Trade & Economic Cooperation Agreement

The concept of a trade and economic cooperation agreement is simple. Historical examples of these agreements have many things in common, but the central purpose of the agreements is to boost trade among the states whose representatives sign the agreement. In addition, these agreements seek to support technical and financial cooperation among the parties involved. In effect, these agreements form trade blocs that give preference to each other and have the freedom to restrict outsiders.

  1. Basic Structure of the Agreements

    • These agreements seek to pool resources and technical ability in the interest of all signatories. Some agreements of this type seek to take minor economic players--such as the South Pacific islands, for example--and create a unit that can penetrate larger markets. Others, such as the Chinese-EEC agreement, seek to maximize the trade potential between two powerful and massive markets. Regardless of the respective power of the signatories, these agreements lower tariffs, promote economic cooperation in capital intensive industries, such as computers and fuel, and make trade easier among participating states.

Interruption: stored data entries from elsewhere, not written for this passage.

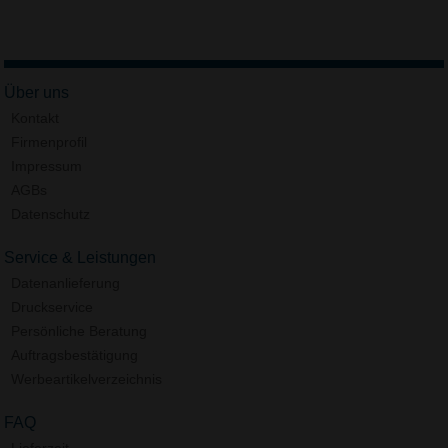
Über uns
Kontakt
Firmenprofil
Impressum
AGBs
Datenschutz
Service & Leistungen
Datenanlieferung
Druckservice
Persönliche Beratung
Auftragsbestätigung
Werbeartikelverzeichnis
FAQ
Lieferzeit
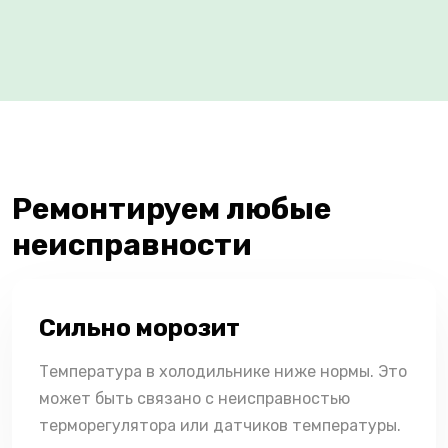
Ремонтируем любые
неисправности
Сильно морозит
Температура в холодильнике ниже нормы. Это
может быть связано с неисправностью
терморегулятора или датчиков температуры.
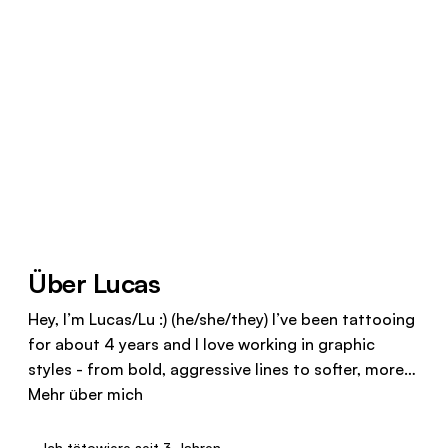
Über Lucas
Hey, I’m Lucas/Lu :) (he/she/they) I’ve been tattooing
for about 4 years and I love working in graphic
styles - from bold, aggressive lines to softer, more…
Mehr über mich
Ich tätowiere seit 3 Jahren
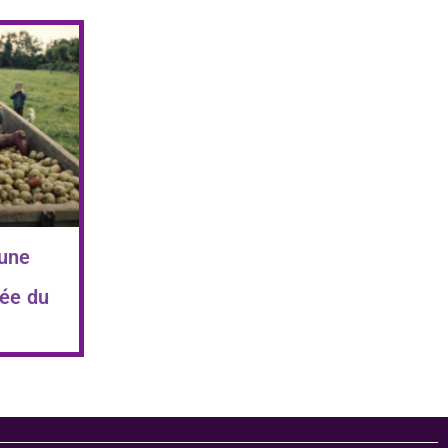
 une
ée du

    Canada and the Caribbean

    • In 1979, Canada and most of the Caribbean nations signed a trade and economic cooperation agreement. This case was different from many other examples, because it pitted a strong economic player against extremely weak economic players in the Caribbean. In short, it was a means to facilitate the development of the Caribbean economies by making it easier for their goods---mostly raw materials such as sugar and bauxite---to be traded in the large and prosperous Canadian market. Tariffs were to be lowered dramatically over time, and Canadian technicians were to cooperate with firms in the Caribbean in technical and industrial projects.

    The South Pacific

    • Like the Caribbean example, the 1982 South Pacific agreement sought to link the weaker South Pacific islands, such as Fiji and the Solomons, with New Zealand to penetrate the Australian market as a unified entity. The 1982 agreement was distinctive in that it sought to create a unified market in the South Pacific to facilitate trade---as a unit---with outsiders such as China. Like all these agreements, trade barriers were to be lowered, and technical cooperation was mandated to pool the resources of these otherwise economically negligible small islands.

    Europe and China

    • In 1985, the European Economic Community (EEC) signed a trade and economic cooperation agreement with China. Because China was a rising economic power, it was in the interest of the EEC to take advantage of this growing market. The basic provisions of the agreement helped to lower tariffs substantially on all goods traded between the two economies. The two economies were to join forces in areas of technology, industry, fuel and mining.